Er kwam geen antwoord. Sigurður Óli wist waarom er geen brug in de garage was. In plaats van de auto omhoog te heffen om eronder te kunnen komen, ging de monteur in een smeerkuil staan, waar de auto overheen werd gereden. Waarschijnlijk had Birgir niet de middelen voor een brug. Misschien had hij die ook niet nodig. Het was zelfs mogelijk dat hij het zonder kuil afkon: die was immers afgedekt.
Sigurður Óli had al snel ontdekt hoe hij de dekplaat van de smeerkuil kon laten glijden. Dat bleek verrassend soepel te gaan. Toen hij naar beneden keek zag hij Þórarinn. Die zat met zijn rug tegen de wand naar hem te kijken.
‘Hoe hebben jullie me verdomme gevonden?’ zei hij. Duidelijk was te zien hoe verbaasd hij was. Hij ging staan en staarde omhoog naar Sigurður Óli. Toen klom hij uit de kuil en sloeg het vuil van zijn kleren.
‘Ben je van plan drukte te gaan maken?’ vroeg Sigurður Óli.
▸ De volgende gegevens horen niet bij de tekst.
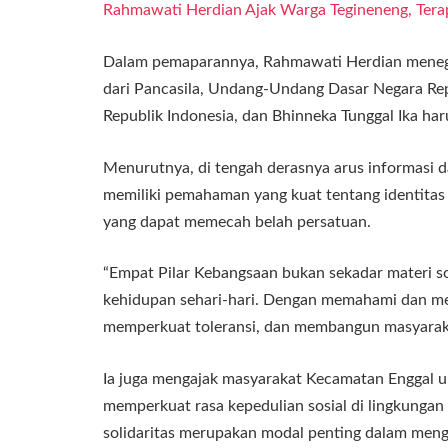
Rahmawati Herdian Ajak Warga Tegineneng, Tera
Dalam pemaparannya, Rahmawati Herdian menega
dari Pancasila, Undang-Undang Dasar Negara Re
Republik Indonesia, dan Bhinneka Tunggal Ika har
Menurutnya, di tengah derasnya arus informasi d
memiliki pemahaman yang kuat tentang identitas
yang dapat memecah belah persatuan.
“Empat Pilar Kebangsaan bukan sekadar materi so
kehidupan sehari-hari. Dengan memahami dan me
memperkuat toleransi, dan membangun masyaraka
Ia juga mengajak masyarakat Kecamatan Enggal 
memperkuat rasa kepedulian sosial di lingkunga
solidaritas merupakan modal penting dalam meng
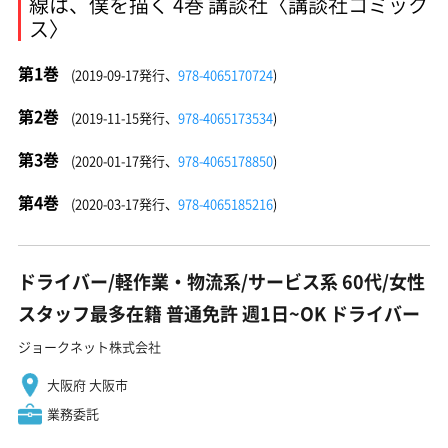
線は、僕を描く 4巻 講談社〈講談社コミック
ス〉
第1巻
(2019-09-17発行、
978-4065170724
)
第2巻
(2019-11-15発行、
978-4065173534
)
第3巻
(2020-01-17発行、
978-4065178850
)
第4巻
(2020-03-17発行、
978-4065185216
)
ドライバー/軽作業・物流系/サービス系 60代/女性
スタッフ最多在籍 普通免許 週1日~OK ドライバー
ジョークネット株式会社
大阪府 大阪市
業務委託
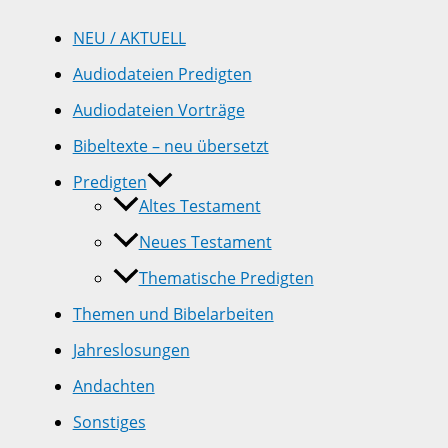
NEU / AKTUELL
Audiodateien Predigten
Audiodateien Vorträge
Bibeltexte – neu übersetzt
Predigten
Altes Testament
Neues Testament
Thematische Predigten
Themen und Bibelarbeiten
Jahreslosungen
Andachten
Sonstiges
‘Hoe heb je dat in godsnaam klaargespeeld?’
Þórarinn verzette zich niet.
‘Dat vertel ik je misschien later nog wel eens,’ zei Sigurður Óli, die inmiddels om assistentie had gebeld. Binnen drie minuten zou de eerste politiewagen bij de garage zijn. ‘Heb je hier lang gezeten?’
‘Ik zit hier net.’
‘Waar ben je dan al die tijd geweest?’
‘Ik ben me rot geschrokken,’ zei Þórarinn, zonder hem antwoord te geven. ‘Ik zat een hamburger te eten en toen hoorde ik jullie op de deur bonzen. De smeerkuil in, iets anders kon ik niet verzinnen. Kwam het door Höddi? Zijn jullie hem gevolgd?’
Heel zachtjes, nauwelijks merkbaar, was Þórarinn begonnen naar de deur te schuifelen.
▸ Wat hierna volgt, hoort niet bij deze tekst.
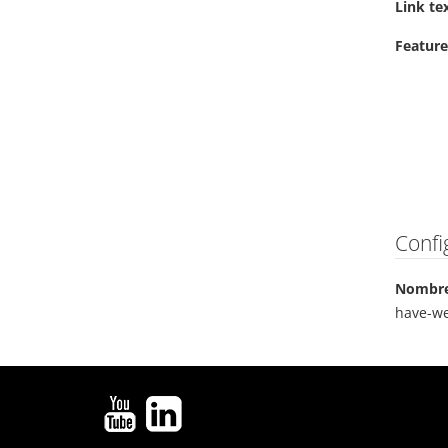
Link te
Feature
Confi
Nombre
have-we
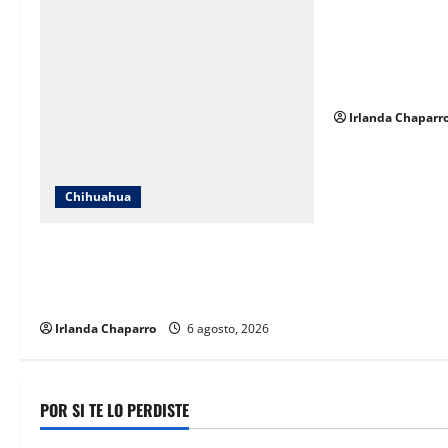
i
SNTE Sección 8
entregarán bon
o
pensionados y j
educación
n
Irlanda Chaparr
Chihuahua
Localizan en Ciudad de México a
adolescente reportada como ausente
en Chihuahua
Irlanda Chaparro
6 agosto, 2026
POR SI TE LO PERDISTE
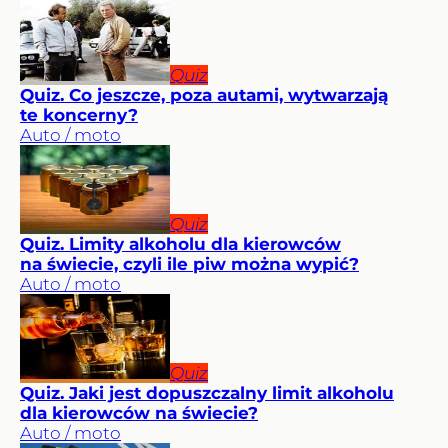
Quiz
Quiz. Co jeszcze, poza autami, wytwarzają
te koncerny?
Auto / moto
Quiz
Quiz. Limity alkoholu dla kierowców
na świecie, czyli ile piw można wypić?
Auto / moto
Quiz
Quiz. Jaki jest dopuszczalny limit alkoholu
dla kierowców na świecie?
Auto / moto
‘Blijven staan,’ commandeerde Sigurður Óli. ‘Er zijn auto’s onderweg. Je kunt geen kant op.’
‘Ben je alleen?’ zei Þórarinn, en weer kon hij zijn verbazing niet verbergen.
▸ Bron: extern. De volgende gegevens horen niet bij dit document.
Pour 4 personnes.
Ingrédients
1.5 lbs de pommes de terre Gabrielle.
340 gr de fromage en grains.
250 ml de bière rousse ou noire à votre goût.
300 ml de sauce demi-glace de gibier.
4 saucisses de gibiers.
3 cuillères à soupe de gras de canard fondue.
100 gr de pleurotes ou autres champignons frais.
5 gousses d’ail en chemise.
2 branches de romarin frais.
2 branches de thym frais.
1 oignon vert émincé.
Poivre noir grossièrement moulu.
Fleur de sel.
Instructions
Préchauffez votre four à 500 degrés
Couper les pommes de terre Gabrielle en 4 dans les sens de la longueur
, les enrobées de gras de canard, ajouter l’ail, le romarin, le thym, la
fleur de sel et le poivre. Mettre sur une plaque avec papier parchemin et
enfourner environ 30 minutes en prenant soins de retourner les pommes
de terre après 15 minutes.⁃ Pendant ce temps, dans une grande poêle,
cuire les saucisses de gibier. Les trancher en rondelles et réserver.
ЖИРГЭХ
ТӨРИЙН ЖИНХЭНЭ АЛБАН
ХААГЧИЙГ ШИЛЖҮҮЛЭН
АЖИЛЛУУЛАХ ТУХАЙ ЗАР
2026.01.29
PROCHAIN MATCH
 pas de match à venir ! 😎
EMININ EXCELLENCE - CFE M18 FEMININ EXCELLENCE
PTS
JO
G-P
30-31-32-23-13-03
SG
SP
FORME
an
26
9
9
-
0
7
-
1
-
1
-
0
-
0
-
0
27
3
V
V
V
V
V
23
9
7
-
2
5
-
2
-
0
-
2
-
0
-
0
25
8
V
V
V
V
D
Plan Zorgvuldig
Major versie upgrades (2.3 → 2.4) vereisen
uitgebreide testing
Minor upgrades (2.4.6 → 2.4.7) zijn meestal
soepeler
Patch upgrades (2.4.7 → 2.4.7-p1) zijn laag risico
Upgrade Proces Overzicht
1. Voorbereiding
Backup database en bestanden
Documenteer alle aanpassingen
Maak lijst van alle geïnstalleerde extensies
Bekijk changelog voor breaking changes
Het was de tweede keer die dag dat iemand dat aan Sigurður Óli vroeg.
‘Buiten staan nog twee mensen,’ zei hij. ‘Ze wachten op ons.’
Hij hoopte dat zijn leugen overtuigend genoeg klonk om Þórarinn tegen te houden. Hij had geen zin te moeten gaan vechten. Er klonken sirenes in de verte.
‘En verder staat de straat hier vol politiewagens. Hoor maar.’
‘Wie heeft jou over Höddi verteld?’
‘Kalm nou maar,’ zei Sigurður Óli en hij ging tussen Þórarinn en de deur staan. ‘We zouden je toch wel gevonden hebben. Of je had jezelf aangegeven. Uiteindelijk doen jullie dat allemaal.’